→ **RECORDS SHOWN**:
___
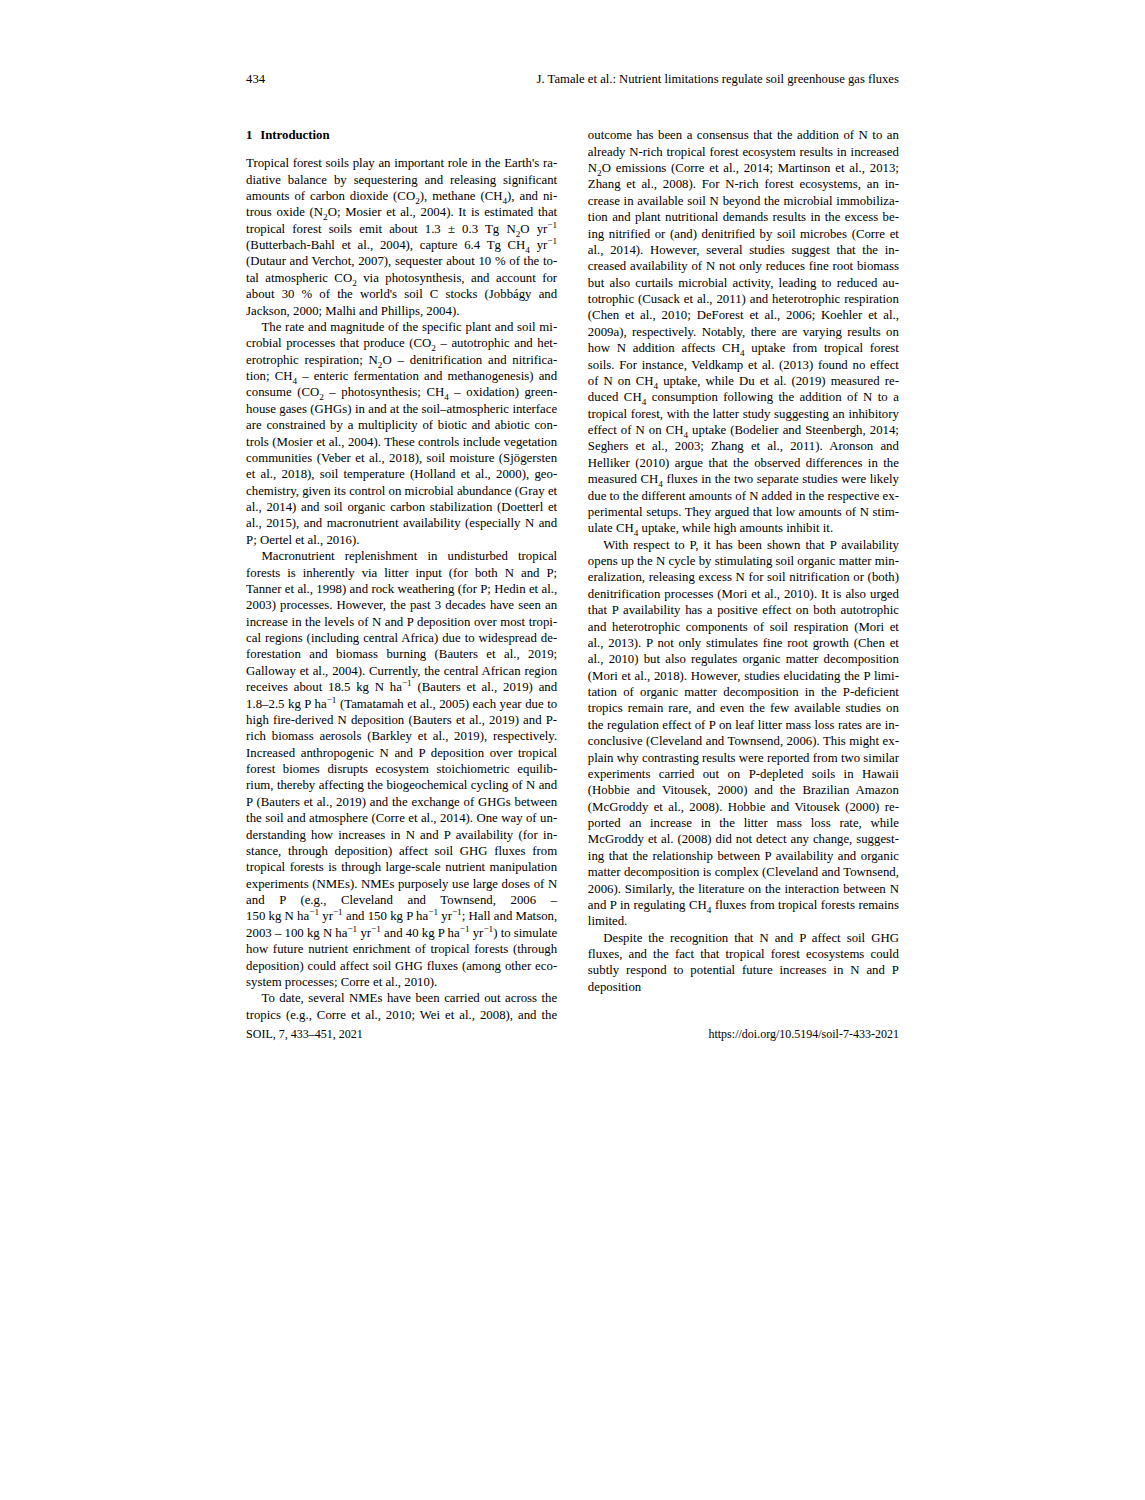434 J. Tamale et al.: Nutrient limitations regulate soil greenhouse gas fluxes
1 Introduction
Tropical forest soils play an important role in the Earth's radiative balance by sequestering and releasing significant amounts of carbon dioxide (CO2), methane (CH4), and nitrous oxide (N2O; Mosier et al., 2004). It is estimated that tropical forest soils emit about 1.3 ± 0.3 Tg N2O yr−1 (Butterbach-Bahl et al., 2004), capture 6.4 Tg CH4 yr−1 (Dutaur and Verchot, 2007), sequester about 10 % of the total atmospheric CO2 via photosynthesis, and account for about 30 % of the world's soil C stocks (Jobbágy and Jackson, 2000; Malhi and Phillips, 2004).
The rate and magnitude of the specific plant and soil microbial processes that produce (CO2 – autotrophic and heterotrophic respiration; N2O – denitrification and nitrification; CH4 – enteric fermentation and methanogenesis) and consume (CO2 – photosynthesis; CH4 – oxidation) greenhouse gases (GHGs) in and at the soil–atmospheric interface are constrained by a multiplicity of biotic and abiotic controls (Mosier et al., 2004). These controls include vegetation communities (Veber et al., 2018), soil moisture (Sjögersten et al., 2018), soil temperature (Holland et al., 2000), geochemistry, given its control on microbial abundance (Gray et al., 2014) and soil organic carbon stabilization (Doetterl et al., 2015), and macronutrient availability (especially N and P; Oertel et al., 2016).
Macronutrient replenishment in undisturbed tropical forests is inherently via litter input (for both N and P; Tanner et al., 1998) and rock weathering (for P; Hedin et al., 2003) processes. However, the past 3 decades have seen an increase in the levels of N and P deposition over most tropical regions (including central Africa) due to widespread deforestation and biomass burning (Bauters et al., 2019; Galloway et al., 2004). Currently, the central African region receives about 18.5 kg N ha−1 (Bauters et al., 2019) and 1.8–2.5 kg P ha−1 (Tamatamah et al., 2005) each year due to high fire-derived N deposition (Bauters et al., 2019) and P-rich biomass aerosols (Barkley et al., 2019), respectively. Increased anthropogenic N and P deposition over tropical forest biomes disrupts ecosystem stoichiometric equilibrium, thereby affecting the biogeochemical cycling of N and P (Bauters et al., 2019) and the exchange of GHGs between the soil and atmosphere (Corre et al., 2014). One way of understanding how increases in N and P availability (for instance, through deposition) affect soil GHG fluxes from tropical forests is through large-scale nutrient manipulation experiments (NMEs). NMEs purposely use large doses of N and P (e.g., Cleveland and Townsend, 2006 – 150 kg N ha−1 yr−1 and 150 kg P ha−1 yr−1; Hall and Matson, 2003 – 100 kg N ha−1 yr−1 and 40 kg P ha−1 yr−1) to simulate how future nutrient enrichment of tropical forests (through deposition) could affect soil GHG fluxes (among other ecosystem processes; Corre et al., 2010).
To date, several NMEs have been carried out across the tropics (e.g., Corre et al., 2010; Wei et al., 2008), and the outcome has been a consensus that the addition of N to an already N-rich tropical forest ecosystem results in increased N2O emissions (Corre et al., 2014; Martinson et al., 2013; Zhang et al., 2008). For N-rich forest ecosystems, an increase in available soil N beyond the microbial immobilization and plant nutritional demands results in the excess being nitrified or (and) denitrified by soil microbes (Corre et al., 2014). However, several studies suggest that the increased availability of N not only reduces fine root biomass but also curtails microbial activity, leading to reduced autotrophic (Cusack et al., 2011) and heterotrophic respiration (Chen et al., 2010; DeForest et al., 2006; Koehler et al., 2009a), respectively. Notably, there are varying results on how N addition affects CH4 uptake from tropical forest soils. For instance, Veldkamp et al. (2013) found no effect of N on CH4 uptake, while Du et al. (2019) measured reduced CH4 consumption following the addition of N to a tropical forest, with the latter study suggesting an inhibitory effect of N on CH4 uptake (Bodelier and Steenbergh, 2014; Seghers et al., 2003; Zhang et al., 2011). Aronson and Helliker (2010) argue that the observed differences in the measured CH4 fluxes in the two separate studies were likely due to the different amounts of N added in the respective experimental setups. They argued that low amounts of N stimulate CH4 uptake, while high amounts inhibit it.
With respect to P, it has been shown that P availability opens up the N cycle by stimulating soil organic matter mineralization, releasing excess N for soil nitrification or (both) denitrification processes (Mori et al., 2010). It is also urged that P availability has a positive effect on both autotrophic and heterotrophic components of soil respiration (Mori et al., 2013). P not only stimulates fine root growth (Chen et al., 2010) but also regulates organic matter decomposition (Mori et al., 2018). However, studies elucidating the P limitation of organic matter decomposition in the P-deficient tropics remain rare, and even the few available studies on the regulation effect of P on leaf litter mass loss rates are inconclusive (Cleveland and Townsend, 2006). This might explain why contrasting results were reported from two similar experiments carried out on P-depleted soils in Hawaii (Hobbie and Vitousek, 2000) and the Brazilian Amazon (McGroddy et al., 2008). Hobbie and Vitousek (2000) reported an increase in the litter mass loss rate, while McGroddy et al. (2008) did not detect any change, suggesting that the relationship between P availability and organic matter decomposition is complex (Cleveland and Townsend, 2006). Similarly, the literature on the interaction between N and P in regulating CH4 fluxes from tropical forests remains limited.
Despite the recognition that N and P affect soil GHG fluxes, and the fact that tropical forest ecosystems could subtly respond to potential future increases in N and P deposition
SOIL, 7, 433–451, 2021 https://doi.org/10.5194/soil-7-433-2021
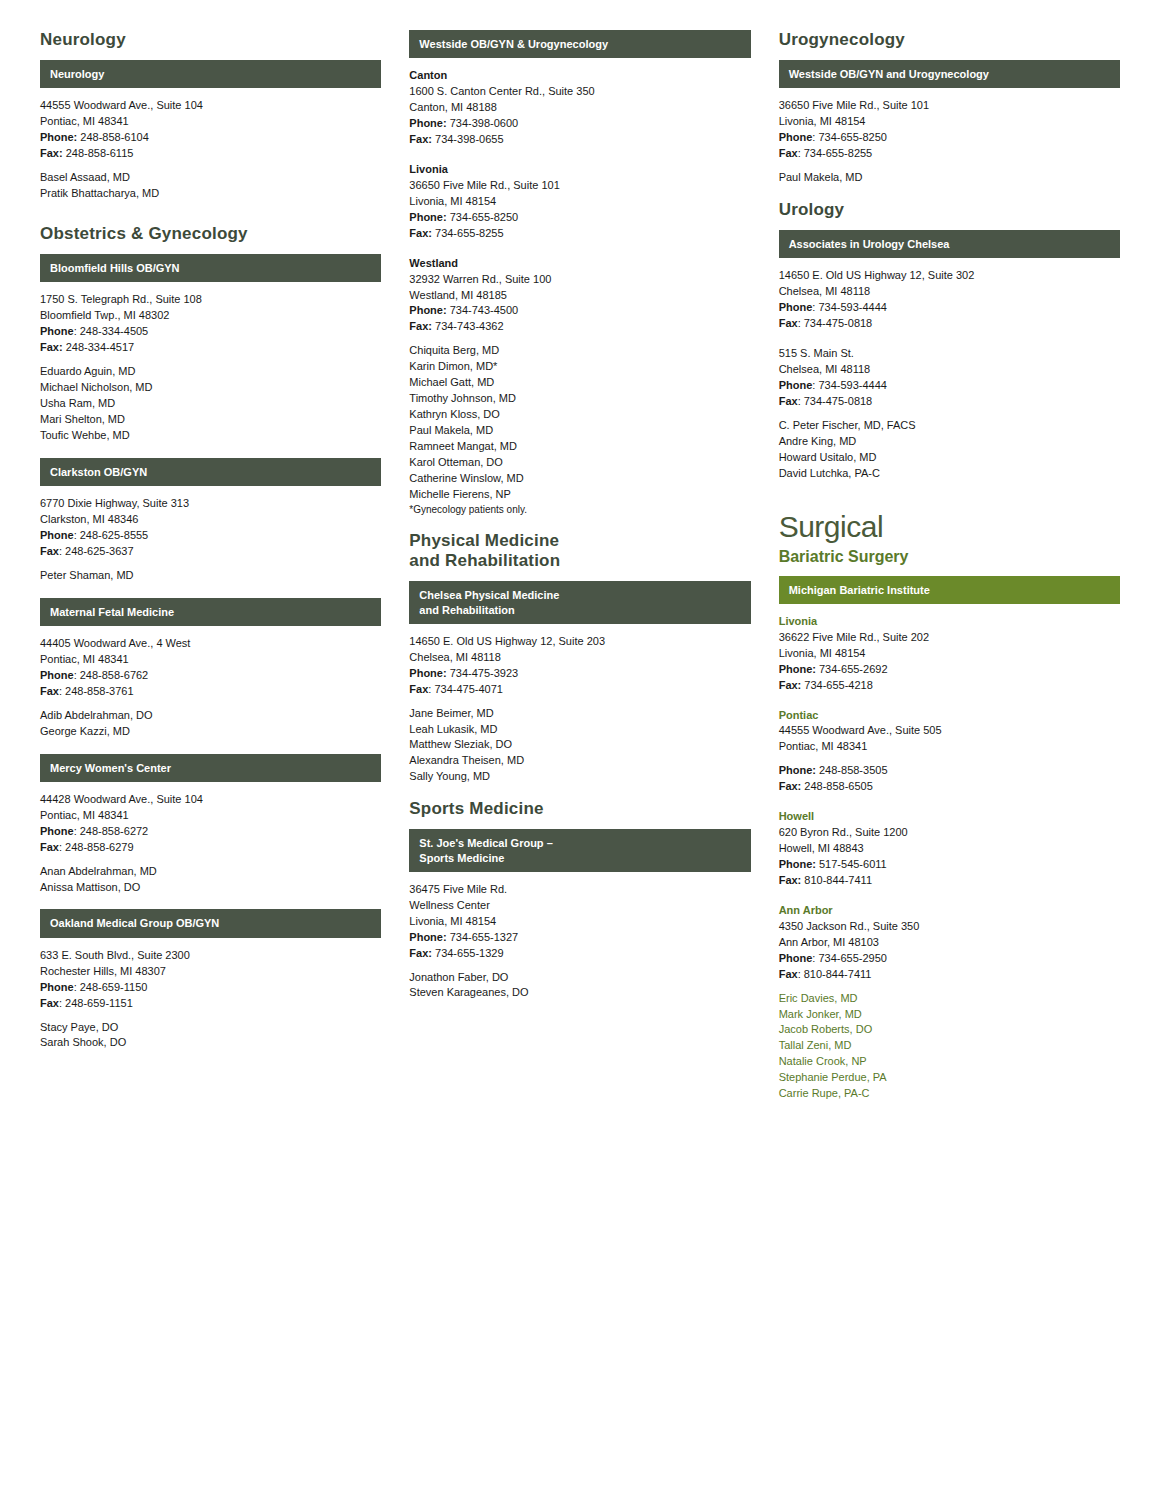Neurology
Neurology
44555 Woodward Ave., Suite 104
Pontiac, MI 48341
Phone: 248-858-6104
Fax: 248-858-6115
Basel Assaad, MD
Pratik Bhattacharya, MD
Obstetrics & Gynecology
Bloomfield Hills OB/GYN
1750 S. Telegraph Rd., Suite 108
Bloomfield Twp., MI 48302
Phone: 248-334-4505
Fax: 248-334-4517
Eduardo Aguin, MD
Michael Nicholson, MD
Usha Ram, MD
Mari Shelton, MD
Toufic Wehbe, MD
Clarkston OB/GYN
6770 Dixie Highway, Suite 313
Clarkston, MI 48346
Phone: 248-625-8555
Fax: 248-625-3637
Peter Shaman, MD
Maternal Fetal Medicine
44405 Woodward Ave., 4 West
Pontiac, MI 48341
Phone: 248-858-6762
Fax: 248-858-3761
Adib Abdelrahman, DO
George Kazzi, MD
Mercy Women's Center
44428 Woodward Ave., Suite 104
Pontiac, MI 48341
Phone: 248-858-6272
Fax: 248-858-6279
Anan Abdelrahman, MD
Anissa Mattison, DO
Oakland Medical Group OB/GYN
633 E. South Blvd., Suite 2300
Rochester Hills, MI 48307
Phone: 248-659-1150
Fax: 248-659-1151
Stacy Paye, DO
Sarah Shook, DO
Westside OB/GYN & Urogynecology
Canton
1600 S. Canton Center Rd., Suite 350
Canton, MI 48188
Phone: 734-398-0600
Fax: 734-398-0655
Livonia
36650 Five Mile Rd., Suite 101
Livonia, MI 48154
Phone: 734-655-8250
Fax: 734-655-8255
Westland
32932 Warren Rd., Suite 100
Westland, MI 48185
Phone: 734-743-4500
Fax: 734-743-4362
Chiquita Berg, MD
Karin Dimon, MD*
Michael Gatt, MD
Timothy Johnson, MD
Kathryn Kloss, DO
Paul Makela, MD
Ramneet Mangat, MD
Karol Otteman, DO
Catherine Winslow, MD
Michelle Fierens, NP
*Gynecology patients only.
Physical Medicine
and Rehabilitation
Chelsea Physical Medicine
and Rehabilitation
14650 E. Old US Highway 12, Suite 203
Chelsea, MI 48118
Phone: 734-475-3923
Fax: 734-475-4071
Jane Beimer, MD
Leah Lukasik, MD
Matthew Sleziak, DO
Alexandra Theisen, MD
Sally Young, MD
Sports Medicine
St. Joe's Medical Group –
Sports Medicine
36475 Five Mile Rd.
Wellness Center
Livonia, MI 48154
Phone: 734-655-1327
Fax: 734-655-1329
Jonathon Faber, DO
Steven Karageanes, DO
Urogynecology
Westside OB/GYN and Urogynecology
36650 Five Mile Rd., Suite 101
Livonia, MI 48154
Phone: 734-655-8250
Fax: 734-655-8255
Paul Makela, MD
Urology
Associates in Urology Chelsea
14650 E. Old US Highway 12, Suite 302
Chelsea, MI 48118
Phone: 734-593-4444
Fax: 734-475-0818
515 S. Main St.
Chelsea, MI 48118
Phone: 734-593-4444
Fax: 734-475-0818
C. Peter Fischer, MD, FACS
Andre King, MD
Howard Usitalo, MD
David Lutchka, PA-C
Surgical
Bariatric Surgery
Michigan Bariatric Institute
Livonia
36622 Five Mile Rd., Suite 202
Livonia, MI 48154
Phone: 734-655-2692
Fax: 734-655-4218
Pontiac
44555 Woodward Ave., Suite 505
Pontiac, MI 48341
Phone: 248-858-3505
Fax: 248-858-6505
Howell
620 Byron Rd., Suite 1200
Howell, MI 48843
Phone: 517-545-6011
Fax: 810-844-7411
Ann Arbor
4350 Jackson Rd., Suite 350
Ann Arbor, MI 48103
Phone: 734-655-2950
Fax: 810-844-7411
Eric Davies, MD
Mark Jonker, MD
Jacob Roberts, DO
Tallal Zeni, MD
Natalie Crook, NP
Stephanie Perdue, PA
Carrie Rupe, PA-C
___
→ **REQUIRED ACTION**:
Please find all lines of the entries that hold the string "atmospheric" and copy them.

→ **SOLUTION TO THE PROBLEM**:
Tropical forest soils play an important role in the Earth's radiative balance by sequestering and releasing significant amounts of carbon dioxide (CO2), methane (CH4), and nitrous oxide (N2O; Mosier et al., 2004). It is estimated that tropical forest soils emit about 1.3 ± 0.3 Tg N2O yr−1 (Butterbach-Bahl et al., 2004), capture 6.4 Tg CH4 yr−1 (Dutaur and Verchot, 2007), sequester about 10 % of the total atmospheric CO2 via photosynthesis, and account for about 30 % of the world's soil C stocks (Jobbágy and Jackson, 2000; Malhi and Phillips, 2004).
The rate and magnitude of the specific plant and soil microbial processes that produce (CO2 – autotrophic and heterotrophic respiration; N2O – denitrification and nitrification; CH4 – enteric fermentation and methanogenesis) and consume (CO2 – photosynthesis; CH4 – oxidation) greenhouse gases (GHGs) in and at the soil–atmospheric interface are constrained by a multiplicity of biotic and abiotic controls (Mosier et al., 2004). These controls include vegetation communities (Veber et al., 2018), soil moisture (Sjögersten et al., 2018), soil temperature (Holland et al., 2000), geochemistry, given its control on microbial abundance (Gray et al., 2014) and soil organic carbon stabilization (Doetterl et al., 2015), and macronutrient availability (especially N and P; Oertel et al., 2016).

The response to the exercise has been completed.